| Задание A |
Повторите без изменений фрагмент извлечённого текста, приведённого ниже, начиная со слов «Невыносимо?! Кому как…» и заканчивая словами «свою жертву Либерман.» включительно.

-=-=-=-=-

Невыносимо?! Кому как… Либерману – да, а нам – нисколько. Один встает вопрос: ведь прежде «Новый Журнал» был всегда четко антикоммунистическим печатным органом (пускай, – периодически, – и с февральским уклоном). А теперь? Вовсе слышим новые нотки! Что до «трупа», – труп-то еще не похоронен и очень даже трепыхается. Необольшевики существуют и даже проявляют бешеную энергию. Вольно Либерману не знать, – если не хочет знать…
Мы-то с радостью приветствуем эволюцию Кторовой (с которой прежде случалось спорить) и желаем ей всяческих успехов в нашем стане. А за толстый журнал, где когда-то писали Алданов, Елагин, Бунин, Ржевский и многие выдающиеся люди, чей антибольшевизм не может быть поставлен под вопрос, – нам сегодня стыдно.
«Кторова сейчас не только монархистка, но и человек глубоко верующий» – с глубоким презрением клеймит свою жертву Либерман.
«Скажи, пожалуй, стыд какой!» – как выражался Пушкин.
«Наша страна» (Буэнос-Айрес), рубрика «Печать», 25 сентября 1999, № 2561–2562, с. 3.
П. Вайль и А. Генис, «Потерянный рай» (Иерусалим, 1983)
Вроде бы книга о подсоветской интеллигенции… Но нет: об образованцах, которые с подлинной российской интеллигенцией ничего, – или почти ничего, – общего не имеют. О русских? Опять же нет; авторы настойчиво уточняют, что говорят исключительно об евреях: «Мы были чужие, – уже хотя бы потому что евреи» (это – в России); «В основном, сюда приехали степенные и немолодые евреи» (это – в Америку). Об эмигрантах? – Не совсем: специально об эмигрантах из третьей волны в Соединенных Штатах, каковые решительно и радикально отпихиваются ото всякой политической эмиграции вообще, и от русской доновейшей в частности.

-=-=-=-=-

| Задание B |
Сколько строк листинга ниже содержат строку «kern» с учётом регистра? Укажите только число.

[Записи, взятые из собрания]

-=-=-=-=-

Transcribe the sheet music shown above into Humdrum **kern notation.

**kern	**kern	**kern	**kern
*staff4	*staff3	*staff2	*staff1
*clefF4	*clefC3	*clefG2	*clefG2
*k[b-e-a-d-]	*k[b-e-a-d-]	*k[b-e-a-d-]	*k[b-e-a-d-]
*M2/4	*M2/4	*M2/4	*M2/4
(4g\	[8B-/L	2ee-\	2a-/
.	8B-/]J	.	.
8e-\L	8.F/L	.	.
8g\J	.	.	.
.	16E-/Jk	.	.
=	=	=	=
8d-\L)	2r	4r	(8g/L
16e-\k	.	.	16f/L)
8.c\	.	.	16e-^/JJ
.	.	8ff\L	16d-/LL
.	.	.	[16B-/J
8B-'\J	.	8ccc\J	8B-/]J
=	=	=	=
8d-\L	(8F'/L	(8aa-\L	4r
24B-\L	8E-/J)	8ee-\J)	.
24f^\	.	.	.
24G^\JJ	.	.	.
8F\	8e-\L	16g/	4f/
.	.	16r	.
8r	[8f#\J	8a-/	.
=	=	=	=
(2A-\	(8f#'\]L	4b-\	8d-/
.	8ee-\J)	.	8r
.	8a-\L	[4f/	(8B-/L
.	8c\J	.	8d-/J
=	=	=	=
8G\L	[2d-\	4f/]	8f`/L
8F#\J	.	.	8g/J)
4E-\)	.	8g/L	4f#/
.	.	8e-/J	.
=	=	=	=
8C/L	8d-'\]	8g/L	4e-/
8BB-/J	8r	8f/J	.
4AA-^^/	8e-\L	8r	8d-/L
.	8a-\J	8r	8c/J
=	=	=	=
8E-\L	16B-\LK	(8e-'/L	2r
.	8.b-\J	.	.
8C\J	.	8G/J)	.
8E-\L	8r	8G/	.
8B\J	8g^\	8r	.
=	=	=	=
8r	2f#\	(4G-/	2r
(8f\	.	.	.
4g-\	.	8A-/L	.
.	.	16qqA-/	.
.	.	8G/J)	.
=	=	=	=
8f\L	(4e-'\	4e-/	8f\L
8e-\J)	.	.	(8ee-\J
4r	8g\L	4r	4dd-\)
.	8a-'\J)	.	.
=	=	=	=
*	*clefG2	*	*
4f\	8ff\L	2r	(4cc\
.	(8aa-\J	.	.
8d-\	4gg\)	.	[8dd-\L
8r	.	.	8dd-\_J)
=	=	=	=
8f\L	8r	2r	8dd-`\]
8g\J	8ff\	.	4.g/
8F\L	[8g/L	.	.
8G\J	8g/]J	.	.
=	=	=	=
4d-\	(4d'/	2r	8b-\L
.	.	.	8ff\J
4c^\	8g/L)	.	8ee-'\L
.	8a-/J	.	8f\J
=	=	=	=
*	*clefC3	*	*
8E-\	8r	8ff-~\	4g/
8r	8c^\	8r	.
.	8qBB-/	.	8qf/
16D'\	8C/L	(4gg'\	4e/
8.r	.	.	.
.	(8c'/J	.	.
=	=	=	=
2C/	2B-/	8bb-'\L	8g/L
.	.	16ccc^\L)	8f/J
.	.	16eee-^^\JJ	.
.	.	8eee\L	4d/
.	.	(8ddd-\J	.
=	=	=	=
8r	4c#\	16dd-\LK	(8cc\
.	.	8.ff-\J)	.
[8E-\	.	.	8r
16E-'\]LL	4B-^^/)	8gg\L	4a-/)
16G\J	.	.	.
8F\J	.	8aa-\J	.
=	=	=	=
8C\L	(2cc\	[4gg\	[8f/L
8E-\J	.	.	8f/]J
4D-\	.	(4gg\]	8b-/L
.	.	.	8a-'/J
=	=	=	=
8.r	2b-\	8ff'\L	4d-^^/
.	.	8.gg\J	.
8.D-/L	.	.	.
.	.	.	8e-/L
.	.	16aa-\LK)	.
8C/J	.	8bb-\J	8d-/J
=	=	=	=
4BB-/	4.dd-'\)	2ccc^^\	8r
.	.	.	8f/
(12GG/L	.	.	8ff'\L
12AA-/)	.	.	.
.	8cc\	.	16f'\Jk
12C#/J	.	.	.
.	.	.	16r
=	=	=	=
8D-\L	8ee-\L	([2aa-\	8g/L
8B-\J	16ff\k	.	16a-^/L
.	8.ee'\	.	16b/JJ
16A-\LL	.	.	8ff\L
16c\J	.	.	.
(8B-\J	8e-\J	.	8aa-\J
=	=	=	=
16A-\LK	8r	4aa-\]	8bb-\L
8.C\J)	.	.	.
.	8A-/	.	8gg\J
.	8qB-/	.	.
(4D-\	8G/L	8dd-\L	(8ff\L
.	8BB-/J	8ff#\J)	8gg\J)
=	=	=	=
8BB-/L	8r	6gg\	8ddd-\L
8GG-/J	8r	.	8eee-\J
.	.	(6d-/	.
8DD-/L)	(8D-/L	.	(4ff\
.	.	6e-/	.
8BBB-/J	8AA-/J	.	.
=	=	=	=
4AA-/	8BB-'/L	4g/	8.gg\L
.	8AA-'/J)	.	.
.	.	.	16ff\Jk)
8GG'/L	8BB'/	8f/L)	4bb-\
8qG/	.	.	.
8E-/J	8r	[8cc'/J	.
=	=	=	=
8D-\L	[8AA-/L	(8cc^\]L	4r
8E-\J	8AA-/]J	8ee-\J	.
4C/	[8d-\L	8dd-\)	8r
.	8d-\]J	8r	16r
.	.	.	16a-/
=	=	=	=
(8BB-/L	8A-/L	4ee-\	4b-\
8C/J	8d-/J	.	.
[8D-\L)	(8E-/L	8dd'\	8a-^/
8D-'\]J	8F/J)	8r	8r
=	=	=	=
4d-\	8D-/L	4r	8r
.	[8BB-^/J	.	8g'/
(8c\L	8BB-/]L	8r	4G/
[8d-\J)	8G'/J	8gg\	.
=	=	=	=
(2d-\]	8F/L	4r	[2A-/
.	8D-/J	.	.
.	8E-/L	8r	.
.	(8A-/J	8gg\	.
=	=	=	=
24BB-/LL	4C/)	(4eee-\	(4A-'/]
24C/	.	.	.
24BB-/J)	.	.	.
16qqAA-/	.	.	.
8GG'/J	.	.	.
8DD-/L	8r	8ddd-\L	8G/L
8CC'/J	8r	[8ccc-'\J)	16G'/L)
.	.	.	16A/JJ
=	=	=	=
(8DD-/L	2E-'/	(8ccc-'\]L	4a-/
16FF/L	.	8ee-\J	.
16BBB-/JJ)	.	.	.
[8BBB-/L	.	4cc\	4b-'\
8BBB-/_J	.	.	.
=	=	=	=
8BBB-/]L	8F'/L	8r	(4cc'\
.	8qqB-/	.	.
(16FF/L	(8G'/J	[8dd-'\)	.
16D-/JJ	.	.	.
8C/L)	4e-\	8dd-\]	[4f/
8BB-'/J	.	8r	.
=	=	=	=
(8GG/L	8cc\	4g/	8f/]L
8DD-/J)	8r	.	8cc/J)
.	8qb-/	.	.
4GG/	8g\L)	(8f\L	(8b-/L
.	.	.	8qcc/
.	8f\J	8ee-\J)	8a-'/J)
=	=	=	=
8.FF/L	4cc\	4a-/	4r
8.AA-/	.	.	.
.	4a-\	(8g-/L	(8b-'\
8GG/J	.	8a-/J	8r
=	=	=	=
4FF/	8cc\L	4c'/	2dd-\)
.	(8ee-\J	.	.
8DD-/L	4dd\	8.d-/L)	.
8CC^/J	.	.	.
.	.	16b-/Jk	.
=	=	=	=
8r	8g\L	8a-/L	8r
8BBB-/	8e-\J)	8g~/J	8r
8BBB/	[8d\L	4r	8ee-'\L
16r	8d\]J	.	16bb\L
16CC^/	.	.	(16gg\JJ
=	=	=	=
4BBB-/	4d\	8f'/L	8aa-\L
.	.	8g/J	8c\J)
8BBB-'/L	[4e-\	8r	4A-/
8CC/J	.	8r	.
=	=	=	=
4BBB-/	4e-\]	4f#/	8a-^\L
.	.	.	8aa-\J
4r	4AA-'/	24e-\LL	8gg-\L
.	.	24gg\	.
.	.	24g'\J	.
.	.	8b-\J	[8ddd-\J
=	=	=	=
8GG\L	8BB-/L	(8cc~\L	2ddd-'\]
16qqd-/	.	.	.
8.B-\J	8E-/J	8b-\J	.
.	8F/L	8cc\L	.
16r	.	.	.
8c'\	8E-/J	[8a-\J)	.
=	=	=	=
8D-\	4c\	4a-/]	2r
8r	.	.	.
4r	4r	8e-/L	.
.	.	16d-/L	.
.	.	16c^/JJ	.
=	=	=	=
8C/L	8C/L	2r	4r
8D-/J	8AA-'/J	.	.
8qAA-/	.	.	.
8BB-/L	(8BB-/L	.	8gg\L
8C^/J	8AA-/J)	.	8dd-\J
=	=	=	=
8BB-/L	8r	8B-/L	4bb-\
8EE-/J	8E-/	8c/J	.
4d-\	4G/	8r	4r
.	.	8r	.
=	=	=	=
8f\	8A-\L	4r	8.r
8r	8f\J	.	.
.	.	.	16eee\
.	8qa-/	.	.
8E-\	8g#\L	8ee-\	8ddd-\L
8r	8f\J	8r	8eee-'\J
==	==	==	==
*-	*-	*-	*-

-=-=-=-=-

| Образец ответа A |
Невыносимо?! Кому как… Либерману – да, а нам – нисколько. Один встает вопрос: ведь прежде «Новый Журнал» был всегда четко антикоммунистическим печатным органом (пускай, – периодически, – и с февральским уклоном). А теперь? Вовсе слышим новые нотки! Что до «трупа», – труп-то еще не похоронен и очень даже трепыхается. Необольшевики существуют и даже проявляют бешеную энергию. Вольно Либерману не знать, – если не хочет знать…
Мы-то с радостью приветствуем эволюцию Кторовой (с которой прежде случалось спорить) и желаем ей всяческих успехов в нашем стане. А за толстый журнал, где когда-то писали Алданов, Елагин, Бунин, Ржевский и многие выдающиеся люди, чей антибольшевизм не может быть поставлен под вопрос, – нам сегодня стыдно.
«Кторова сейчас не только монархистка, но и человек глубоко верующий» – с глубоким презрением клеймит свою жертву Либерман.

| Образец ответа B |
2